Iterative today added an experiment versioning capability to an open source platform for managing machine learning operations (MLOps) using GitOps workflows.
Dmitry Petrov, Iterative CEO, said the latest version of the Data Versioning Control (DVC) platform makes it simpler to save, compare and reproduce machine learning (ML) experiments at scale without requiring organizations to set up an additional repository to track them. Instead, organizations can store those experiments alongside other software artifacts in a Git repository, he said.
As a result, IT teams will no longer need to try to keep track of experiments using spreadsheets or notebook tools such as Jupyter, he noted. Organizations that are building AI models for applications constructed using DevOps workflows will also find it easier to comply with a wide range of existing and forthcoming compliance mandates, added Petrov.
The DVC platform makes use of a Git-like interface to enable organizations to track multiple versions of data sets, models and pipelines across an MLOps workflow. That capability is being extended to make it easier to manage the experiments data science teams create during the construction of an AI model.
Iterative is at the forefront of an emerging debate over how best to infuse AI models into applications. Providers of platforms used by data science teams are making a case for separate repositories for tracking the artifacts used to construct an AI model. Iterative, on the other hand, is arguing for the use of an AI model build framework that uses the same Git repositories where any other type of software artifact is stored and shared. Iterative’s argument is that, in effect, AI models are just another type of software artifact, noted Petrov.
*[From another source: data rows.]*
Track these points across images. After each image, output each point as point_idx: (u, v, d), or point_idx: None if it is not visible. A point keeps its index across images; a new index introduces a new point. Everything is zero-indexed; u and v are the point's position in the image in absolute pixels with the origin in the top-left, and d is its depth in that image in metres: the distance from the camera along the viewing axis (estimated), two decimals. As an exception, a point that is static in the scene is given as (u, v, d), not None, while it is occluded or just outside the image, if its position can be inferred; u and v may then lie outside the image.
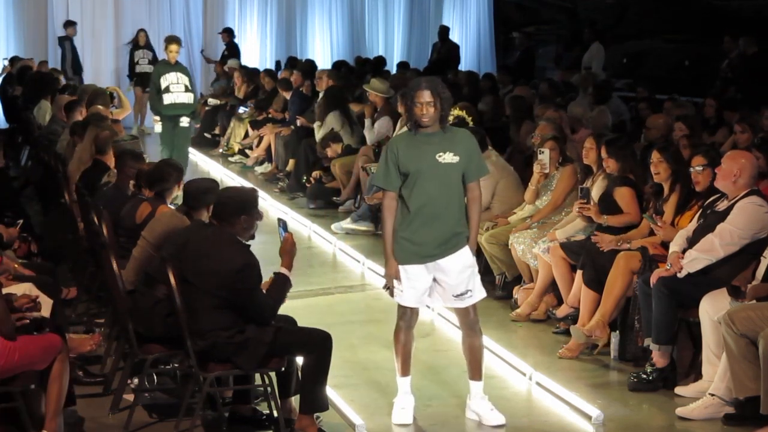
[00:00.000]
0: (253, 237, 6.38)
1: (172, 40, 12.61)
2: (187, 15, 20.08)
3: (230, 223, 5.53)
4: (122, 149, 8.18)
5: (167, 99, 12.04)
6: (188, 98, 12.19)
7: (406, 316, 6.02)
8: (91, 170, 8.23)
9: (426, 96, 5.71)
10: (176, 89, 12.06)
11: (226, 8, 20.39)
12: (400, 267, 5.87)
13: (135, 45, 18.57)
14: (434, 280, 5.93)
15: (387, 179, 5.86)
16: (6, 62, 17.40)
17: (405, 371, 6.09)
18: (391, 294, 5.96)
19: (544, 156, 8.19)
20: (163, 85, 12.05)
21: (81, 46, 19.21)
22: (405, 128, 6.01)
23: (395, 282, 5.89)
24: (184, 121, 12.14)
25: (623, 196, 7.40)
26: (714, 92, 12.51)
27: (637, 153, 7.99)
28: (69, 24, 18.77)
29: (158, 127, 12.21)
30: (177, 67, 12.29)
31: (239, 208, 5.55)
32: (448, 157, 5.80)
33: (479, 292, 5.98)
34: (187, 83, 12.18)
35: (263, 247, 8.72)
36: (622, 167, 7.47)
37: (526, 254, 7.99)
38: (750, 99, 10.95)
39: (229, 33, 19.29)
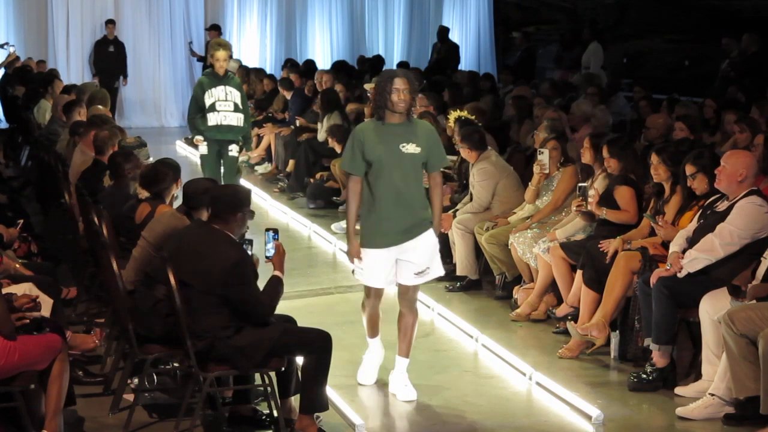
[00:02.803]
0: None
1: (219, 45, 10.04)
2: (187, 15, 20.07)
3: (226, 221, 5.55)
4: (114, 151, 8.17)
5: (212, 119, 9.75)
6: (237, 119, 9.82)
7: (371, 294, 6.37)
8: (91, 170, 8.23)
9: (403, 83, 6.05)
10: (223, 108, 9.78)
11: (225, 8, 20.40)
12: (368, 251, 6.19)
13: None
14: (397, 260, 6.22)
15: (352, 164, 6.16)
16: (12, 48, 17.36)
17: (373, 334, 6.51)
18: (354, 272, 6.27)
19: (544, 156, 8.19)
20: (208, 102, 9.76)
21: (80, 46, 19.22)
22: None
23: (356, 261, 6.23)
24: (233, 150, 9.89)
25: (623, 195, 7.41)
26: (713, 92, 12.50)
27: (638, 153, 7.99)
28: (108, 23, 18.79)
29: (203, 149, 9.88)
30: (226, 79, 9.85)
31: (236, 205, 5.58)
32: (410, 148, 6.11)
33: (437, 270, 6.30)
34: (238, 101, 9.84)
35: (264, 248, 8.69)
36: (623, 167, 7.47)
37: (526, 254, 7.99)
38: (751, 98, 10.94)
39: (218, 30, 19.23)
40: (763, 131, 8.21)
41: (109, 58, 18.58)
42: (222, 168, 9.92)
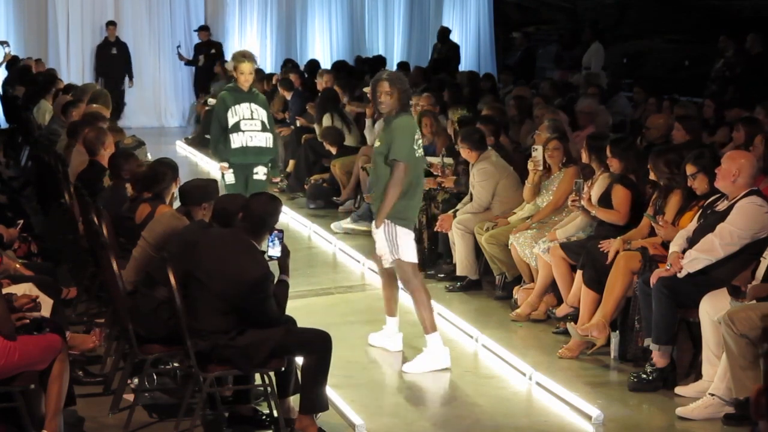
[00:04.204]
0: None
1: (243, 57, 8.67)
2: (187, 15, 20.06)
3: (256, 234, 5.58)
4: (115, 151, 8.15)
5: (236, 140, 8.44)
6: (266, 140, 8.55)
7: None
8: (87, 171, 8.21)
9: (382, 86, 6.74)
10: (249, 127, 8.48)
11: (226, 8, 20.39)
12: None
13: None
14: None
15: None
16: (7, 49, 17.35)
17: (388, 312, 7.18)
18: None
19: (537, 153, 8.19)
20: (231, 121, 8.46)
21: (80, 46, 19.21)
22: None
23: None
24: (260, 173, 8.55)
25: (617, 195, 7.41)
26: (710, 93, 12.52)
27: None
28: (109, 24, 18.71)
29: (229, 177, 8.51)
30: (251, 95, 8.56)
31: (270, 221, 5.63)
32: (376, 143, 6.91)
33: (388, 258, 6.91)
34: (265, 119, 8.58)
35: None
36: (624, 167, 7.47)
37: (525, 253, 7.99)
38: (751, 98, 10.95)
39: (207, 31, 19.29)
40: (764, 131, 8.22)
41: (112, 60, 18.48)
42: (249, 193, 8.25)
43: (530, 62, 18.64)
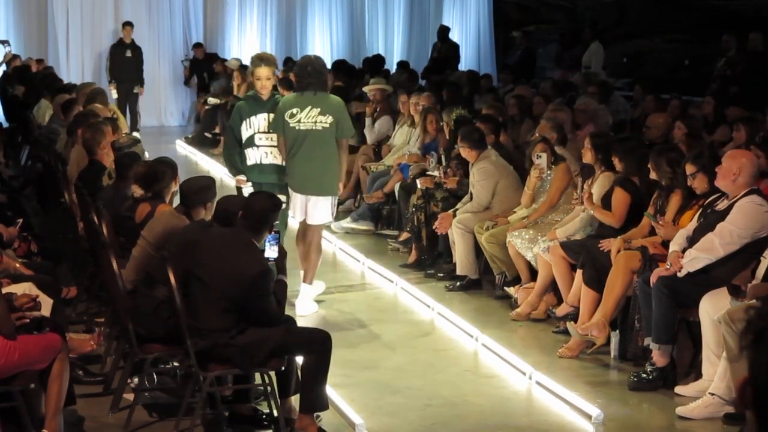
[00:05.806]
0: None
1: (259, 60, 7.84)
2: (187, 15, 20.09)
3: (256, 231, 5.59)
4: (120, 152, 8.15)
5: (251, 156, 7.73)
6: (283, 159, 7.76)
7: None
8: (88, 170, 8.20)
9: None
10: (264, 142, 7.71)
11: (225, 8, 20.40)
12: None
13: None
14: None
15: None
16: (8, 48, 17.34)
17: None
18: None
19: (542, 161, 8.18)
20: (246, 135, 7.72)
21: (80, 46, 19.21)
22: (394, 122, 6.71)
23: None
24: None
25: (615, 197, 7.41)
26: (711, 92, 12.51)
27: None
28: (125, 25, 18.39)
29: (247, 191, 7.61)
30: (271, 104, 7.75)
31: (270, 220, 5.64)
32: None
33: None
34: None
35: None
36: (624, 168, 7.46)
37: (522, 248, 7.98)
38: (753, 97, 10.95)
39: (202, 48, 19.41)
40: (764, 131, 8.21)
41: (126, 63, 18.02)
42: None
43: (530, 61, 18.66)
In addition to reducing the total cost of building AI models by reducing the number of platforms required, a Git-based approach also makes it simpler for DevOps and data science teams to collaborate because the DevOps team will have more visibility into what AI models will eventually need to be incorporated into an application.
It may be a while before the development of AI models and applications fully converges. Data science teams today typically have defined their own workflow processes using a wide range of graphical tools. However, as it becomes obvious that almost every application is going to be infused with machine learning and deep learning algorithms to some degree, the need to bridge the current divide between DevOps and data science teams will become more acute.
In the meantime, DevOps teams should assume that many more AI models are not only on the way but that those models will need to be continuously updated. Each AI model is constructed based on a set of assumptions; however, as more data becomes available, AI models are subject to drift that results in less accuracy over time. Organizations may even determine that an entire AI model needs to be replaced because the business conditions on which assumptions were made are no longer valid. One way or another, the updating and tuning of AI models is likely to soon become just another continuous process being managed via a DevOps workflow.